I didn’t connect my malaise with the shooting until almost dusk on Friday evening. Finally anger, dismay, fear, and bewilderment came bubbling up in sobs and tears, prompting an awareness that I’m living through a segment of American history that will be seen as distinctly dismal, if history is recorded with any truth whatsoever. My homeland, the free country where I was born and raised and have lived my entire life, has become a place of government-sanctioned terror.

Regardless of what one thinks about U.S. Immigration and Customs Enforcement (ICE) or its mission of deporting people purported to be in the country illegally, the shooting of Ms. Good should serve as an obvious indication that armed masked men shouting orders is not the best way to ensure compliance with officers of the law. If I were in the driver’s seat where Ms. Good sat, my life-long training as a woman in a nation where misogyny runs rampant, combined with my fight or flight instinct, would likely tell me to step on the gas and get away.

Of course, I don’t know exactly what transpired because I wasn’t there. I’ve seen multiple videos and read first person accounts, but the fact remains that I wasn’t there—so I can’t know for sure how the scene played out.  But President Trump, Vice President Vance, and Homeland Security Secretary Kristi Noem also were not there. Yet they quickly proclaimed the fault of the killing lay with the victim. Trump said Good “violently, willfully and viciously ran over the ICE officer…” Vance declared the shooting “…is a tragedy of her own making.” Noem declared Good’s action “an act of domestic terrorism.” Publicly jumping to these conclusions prior to a thorough investigation of the events doesn’t make anyone feel safer—except, maybe, ICE agents. Consider Vance’s declaration about the agent involved: “That guy is protected by absolute immunity…”

A chilling statement.

What I do know is that I would have been terrified. Whatever my reasoning for being in that place at that moment, when armed masked men are coming for me, I would have been afraid. And fear clouds judgment.  

Apparently, Jonathan Ross, the agent involved in the incident, also had reason to be afraid. After explaining that Ross had twice, in the last six months, been hit by motor vehicles, the vice president stated, “So you think maybe he’s a little bit sensitive about somebody ramming him with an automobile…” Perhaps Vance can cut the agent some slack. But it makes me wonder why the officer was directed to go on duty if he was on edge. Fear clouds judgment.

Noam called the agent “an experienced officer who followed his training.”

But several law enforcement officials publicly stated that officers are trained not to position themselves in front of vehicles, and to avoid shooting into moving vehicles. Is ICE training different?

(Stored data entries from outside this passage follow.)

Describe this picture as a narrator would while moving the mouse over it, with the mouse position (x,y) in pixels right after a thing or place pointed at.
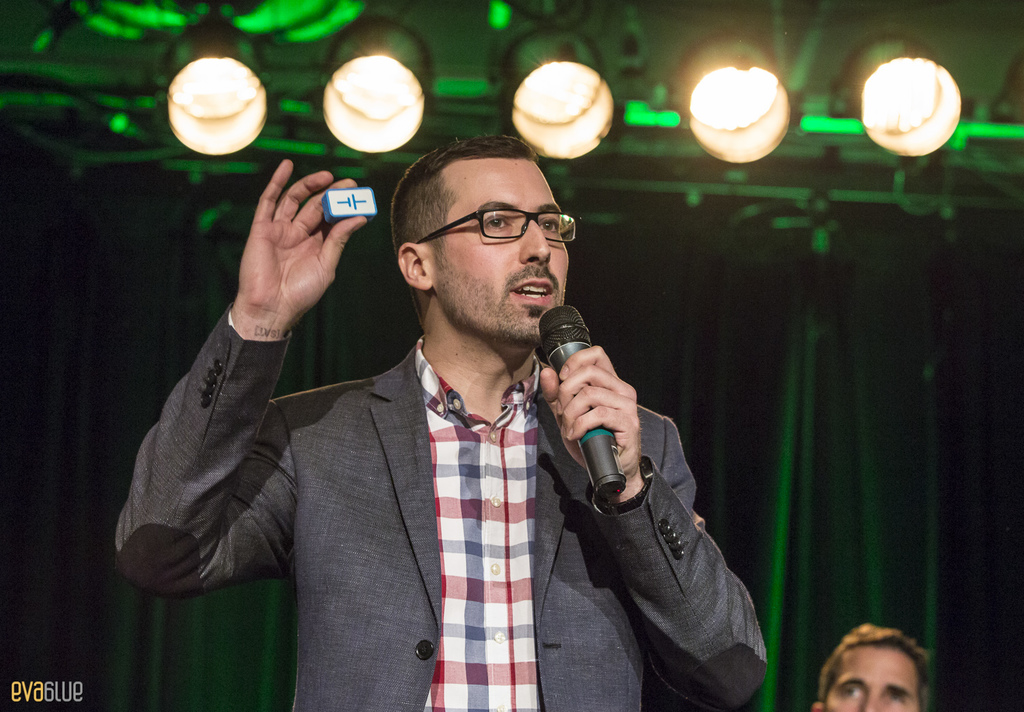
In this image there is a person (574,441) holding a mike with the one hand (545,396) and an object (361,209) with the other hand (317,233). He is wearing a blazer (592,588) and spectacles (523,228). Right bottom there is a person (853,693). Background (896,496) there are curtains (756,555). Top of the image (233,169) there are lights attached to the metal rods (302,158).
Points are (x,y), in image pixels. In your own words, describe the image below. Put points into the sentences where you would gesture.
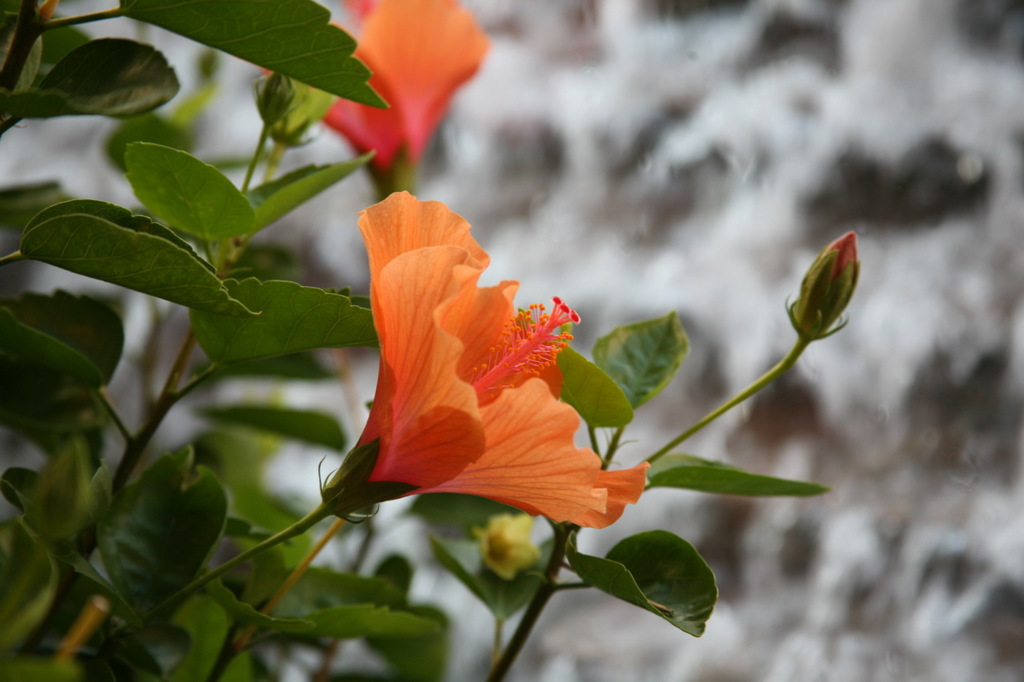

My initial—instinctive—reaction to the incident was rage at a government thug. But the enduring terror lies in the response of the executive branch of our federal government. By publicly leaping to the defense of the shooter rather than assuring the population at large there will be a fair and impartial investigation of what transpired, our leaders are telling us no-one is safe. Ever. Anybody’s murder can be rationalized, letting government employees—and elected officials—off the hook.

1 COMMENT

  1. These horrors have been in the Heritage Foundation’s Project 2025 playbook and before. The actions represent targeting non-Republican, non-MAGA estranged States. They, ICE violations, are a violation of our Constitution and our Bill of Rights from “THE EPSTIEN FILES”!

    I’m wishing you the best with your publishing every other week. You are our lone, unbiased and reliable news resource for Eureka Springs and Carrol County.